The records:
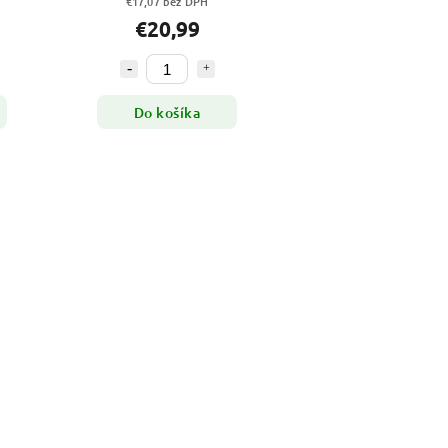
€17,07 bez DPH
€20,99
Do košíka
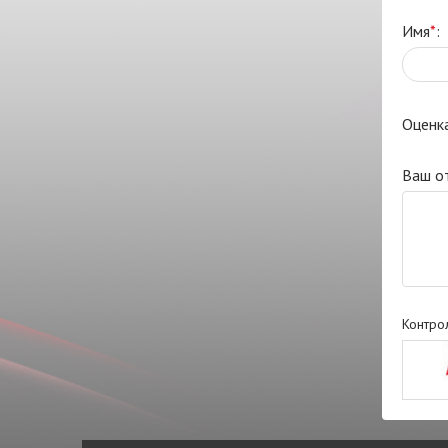
Имя
*
:
Оценк
Ваш о
Контро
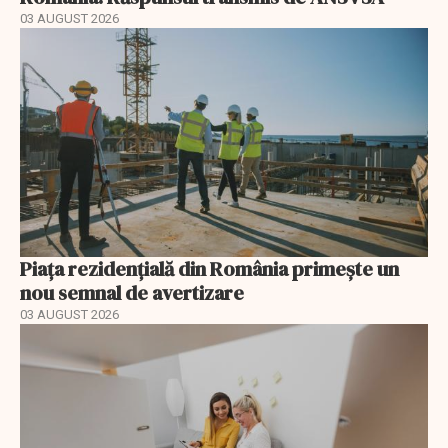
03 AUGUST 2026
Piața rezidențială din România primește un
nou semnal de avertizare
03 AUGUST 2026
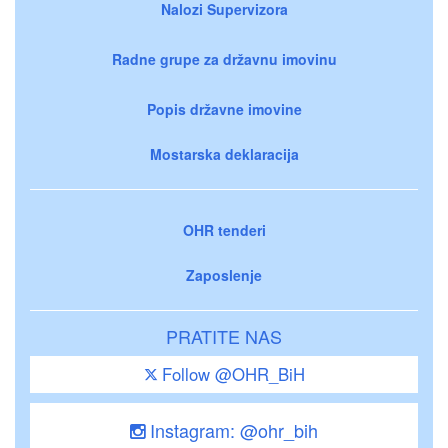
Nalozi Supervizora
Radne grupe za državnu imovinu
Popis državne imovine
Mostarska deklaracija
OHR tenderi
Zaposlenje
PRATITE NAS
Follow @OHR_BiH
Instagram: @ohr_bih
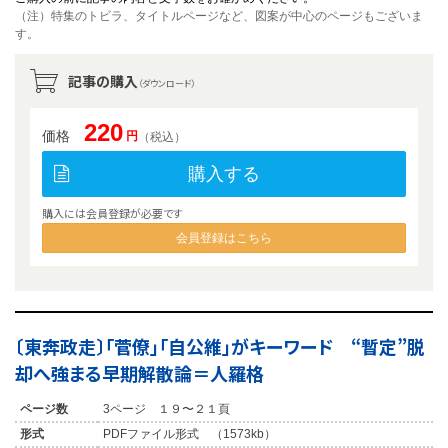
（注）特集のトビラ、タイトルページなど、図案が中心のページもございま
す。
記事の購入
（ダウンロード）
220
価格
円
（税込）
購入する
購入には会員登録が必要です
会員登録はこちら
〔東奔政走〕「菅僚」「自公維」がキーワード “暫定”脱
却へ強まる早期解散論＝人羅格
ページ数
3ページ １９〜２１頁
形式
PDFファイル形式 （1573kb）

Activity: Render every line of text read from the material above as a Markdown table with the columns "No." and "Line", numbering the rows in order and skipping blank lines. Leave the pictures out of the table.

Solution to the exercise:
| No. | Line |
|---|---|
| 1 | €17,07 bez DPH |
| 2 | €20,99 |
| 3 | Do košíka |
| 4 | Имя |
| 5 | * |
| 6 | : |
| 7 | Оценк |
| 8 | Ваш о |
| 9 | Контро |
| 10 | 03 AUGUST 2026 |
| 11 | Piața rezidențială din România primește un |
| 12 | nou semnal de avertizare |
| 13 | 03 AUGUST 2026 |
| 14 | Nalozi Supervizora |
| 15 | Radne grupe za državnu imovinu |
| 16 | Popis državne imovine |
| 17 | Mostarska deklaracija |
| 18 | OHR tenderi |
| 19 | Zaposlenje |
| 20 | PRATITE NAS |
| 21 | Follow @OHR_BiH |
| 22 | Instagram: @ohr_bih |
| 23 | （注）特集のトビラ、タイトルページなど、図案が中心のページもございま |
| 24 | す。 |
| 25 | 記事の購入 |
| 26 | （ダウンロード） |
| 27 | 220 |
| 28 | 価格 |
| 29 | 円 |
| 30 | （税込） |
| 31 | 購入する |
| 32 | 購入には会員登録が必要です |
| 33 | 会員登録はこちら |
| 34 | 〔東奔政走〕「菅僚」「自公維」がキーワード “暫定”脱 |
| 35 | 却へ強まる早期解散論＝人羅格 |
| 36 | ページ数 |
| 37 | 3ページ １９〜２１頁 |
| 38 | 形式 |
| 39 | PDFファイル形式 （1573kb） |